Wednesday, January 14, 2009

bringing back the old school

I remember when I first started my PhD it was pretty common for the people in the group to use flash cards to learn and practice name reactions. In fact they flew around with such ubiquity that incoming postdocs would typically have to learn or re-learn a whole slew of them.

I would ask people for name reactions to study and add the suggestions to the pile of cards. One day while doing this the postdoc I was talking to harumphed when I got to the Ramberg-Bäcklund reaction. He commented that I shouldn't put less useful reactions in my cards, as they just take up space.

Ever since then I get sort of tickled when I see the Ramberg-Bäcklund in a new synthesis. I'll admit it's not very common, and by today's standards, really not too useful, but when it is used properly it is still pretty neat. So today, while piling through yet another day of ASAPs I ran into this:

The conversion of 27 to 5 is actually pretty sweet, and involves, of course, a Ramberg-Bäcklund.

No paper is without it's flaws, such as the implied enantiopurity of racemic 36, but the appropriate use of the classics is always welcome.

Also if anyone needs a named reactions book, get Bert's. It's totally sweet, chock full of a shitload of reactions, and really cheap (<$30 on 1-14-09 for the 2800 page pdf).


Dr. Miller said...

The authors get a 5:1 E:Z ratio in the R-B reaction. I am having a problem seeing how this reaction is that E/Z selective. Any ideas?

scientist 1 said...

This is not really a forum for discussion so much as a forum for making fun of people, but I'll comment.

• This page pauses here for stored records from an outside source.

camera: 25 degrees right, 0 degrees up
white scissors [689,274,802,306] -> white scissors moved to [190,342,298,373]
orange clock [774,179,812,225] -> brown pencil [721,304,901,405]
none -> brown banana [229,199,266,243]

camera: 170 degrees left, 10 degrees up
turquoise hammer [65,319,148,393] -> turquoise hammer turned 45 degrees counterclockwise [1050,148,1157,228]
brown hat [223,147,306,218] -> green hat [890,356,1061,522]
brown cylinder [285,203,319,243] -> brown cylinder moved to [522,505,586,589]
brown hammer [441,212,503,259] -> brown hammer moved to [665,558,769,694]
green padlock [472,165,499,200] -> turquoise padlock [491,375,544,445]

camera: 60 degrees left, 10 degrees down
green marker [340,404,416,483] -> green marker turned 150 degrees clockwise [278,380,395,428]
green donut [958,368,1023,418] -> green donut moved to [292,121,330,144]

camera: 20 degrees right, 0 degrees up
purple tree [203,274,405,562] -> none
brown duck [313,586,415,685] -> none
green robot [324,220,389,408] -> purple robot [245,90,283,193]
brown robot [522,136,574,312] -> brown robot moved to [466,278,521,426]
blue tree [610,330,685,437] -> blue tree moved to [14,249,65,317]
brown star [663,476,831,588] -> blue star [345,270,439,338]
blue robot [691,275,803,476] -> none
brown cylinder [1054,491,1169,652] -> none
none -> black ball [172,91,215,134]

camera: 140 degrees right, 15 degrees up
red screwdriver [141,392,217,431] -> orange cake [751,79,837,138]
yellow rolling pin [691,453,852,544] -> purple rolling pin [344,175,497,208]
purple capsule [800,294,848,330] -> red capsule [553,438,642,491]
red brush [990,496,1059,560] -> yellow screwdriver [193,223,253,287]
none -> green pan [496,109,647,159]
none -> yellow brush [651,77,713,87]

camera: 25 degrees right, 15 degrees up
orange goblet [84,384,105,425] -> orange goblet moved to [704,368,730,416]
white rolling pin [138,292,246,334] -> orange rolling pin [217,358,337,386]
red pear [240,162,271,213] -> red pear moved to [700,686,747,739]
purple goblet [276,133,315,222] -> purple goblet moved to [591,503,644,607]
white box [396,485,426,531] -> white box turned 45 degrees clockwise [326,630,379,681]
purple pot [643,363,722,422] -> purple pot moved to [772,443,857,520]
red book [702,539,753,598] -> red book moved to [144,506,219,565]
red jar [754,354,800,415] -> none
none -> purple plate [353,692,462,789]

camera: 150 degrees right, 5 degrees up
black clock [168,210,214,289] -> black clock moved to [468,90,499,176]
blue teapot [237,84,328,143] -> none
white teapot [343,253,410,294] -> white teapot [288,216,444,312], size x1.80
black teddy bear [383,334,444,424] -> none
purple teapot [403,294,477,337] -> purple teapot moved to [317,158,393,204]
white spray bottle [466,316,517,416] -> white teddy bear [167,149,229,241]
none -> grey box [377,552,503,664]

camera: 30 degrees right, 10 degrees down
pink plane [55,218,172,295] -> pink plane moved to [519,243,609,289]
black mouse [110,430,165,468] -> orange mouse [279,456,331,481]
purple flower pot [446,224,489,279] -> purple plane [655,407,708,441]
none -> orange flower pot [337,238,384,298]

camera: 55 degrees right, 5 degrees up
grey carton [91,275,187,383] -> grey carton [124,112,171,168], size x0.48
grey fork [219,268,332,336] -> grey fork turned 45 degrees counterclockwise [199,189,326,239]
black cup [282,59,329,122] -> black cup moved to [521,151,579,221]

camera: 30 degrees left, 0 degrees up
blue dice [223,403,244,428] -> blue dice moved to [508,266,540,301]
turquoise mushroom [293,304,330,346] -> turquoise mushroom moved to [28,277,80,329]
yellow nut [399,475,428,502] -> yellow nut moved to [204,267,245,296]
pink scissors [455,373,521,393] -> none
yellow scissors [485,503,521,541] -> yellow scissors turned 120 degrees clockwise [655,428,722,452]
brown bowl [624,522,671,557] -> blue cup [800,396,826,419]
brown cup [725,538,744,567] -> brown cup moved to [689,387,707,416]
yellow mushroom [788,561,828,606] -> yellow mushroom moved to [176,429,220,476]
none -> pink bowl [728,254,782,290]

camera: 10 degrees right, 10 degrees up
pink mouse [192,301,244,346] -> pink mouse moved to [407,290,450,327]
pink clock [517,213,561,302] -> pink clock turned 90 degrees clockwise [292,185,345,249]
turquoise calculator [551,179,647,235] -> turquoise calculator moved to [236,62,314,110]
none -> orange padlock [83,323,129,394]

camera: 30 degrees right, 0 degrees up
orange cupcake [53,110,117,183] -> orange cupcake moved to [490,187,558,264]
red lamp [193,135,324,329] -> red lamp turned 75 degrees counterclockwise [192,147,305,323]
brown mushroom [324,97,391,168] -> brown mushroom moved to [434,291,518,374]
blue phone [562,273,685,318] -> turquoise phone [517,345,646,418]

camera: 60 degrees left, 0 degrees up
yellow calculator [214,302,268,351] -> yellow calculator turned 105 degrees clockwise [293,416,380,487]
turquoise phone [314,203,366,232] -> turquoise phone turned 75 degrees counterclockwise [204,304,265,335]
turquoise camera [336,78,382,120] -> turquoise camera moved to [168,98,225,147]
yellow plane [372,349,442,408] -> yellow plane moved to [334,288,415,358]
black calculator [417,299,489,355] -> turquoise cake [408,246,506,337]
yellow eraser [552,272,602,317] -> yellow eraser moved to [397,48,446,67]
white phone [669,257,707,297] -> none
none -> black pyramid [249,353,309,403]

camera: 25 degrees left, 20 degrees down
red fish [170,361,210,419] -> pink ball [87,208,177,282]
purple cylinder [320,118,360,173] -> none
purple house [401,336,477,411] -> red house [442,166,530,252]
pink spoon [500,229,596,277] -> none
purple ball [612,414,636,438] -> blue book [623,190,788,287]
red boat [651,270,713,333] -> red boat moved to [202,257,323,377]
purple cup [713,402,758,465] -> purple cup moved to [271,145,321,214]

The R-B is is general not known for selectivity, and this is mentioned in the review referenced in the paper (Chem. Comm., 1999, 217–227). It would appear that this example is under substrate control. The formation of the epi-sulfone prior to the chelotropic elimination should be the stereodefining step, and all previous ones should have at least some level of reversibility and/or facility of diastereomer equilibration. The 4 transition states (of 8 possible) leading to
the epi-sulfones, that in turn lead to the dominant product, must be most favorable, either individually or in concert.

That or your mom.

Dr. Miller said...

A very long winded of saying that you have no idea.

scientist 1 said...

No, I also referenced your mother.

Besides, I'm essentially correct, and I bet the authors had no idea which would be formed either except for the one geometry is present in the natural products implying it's favorable.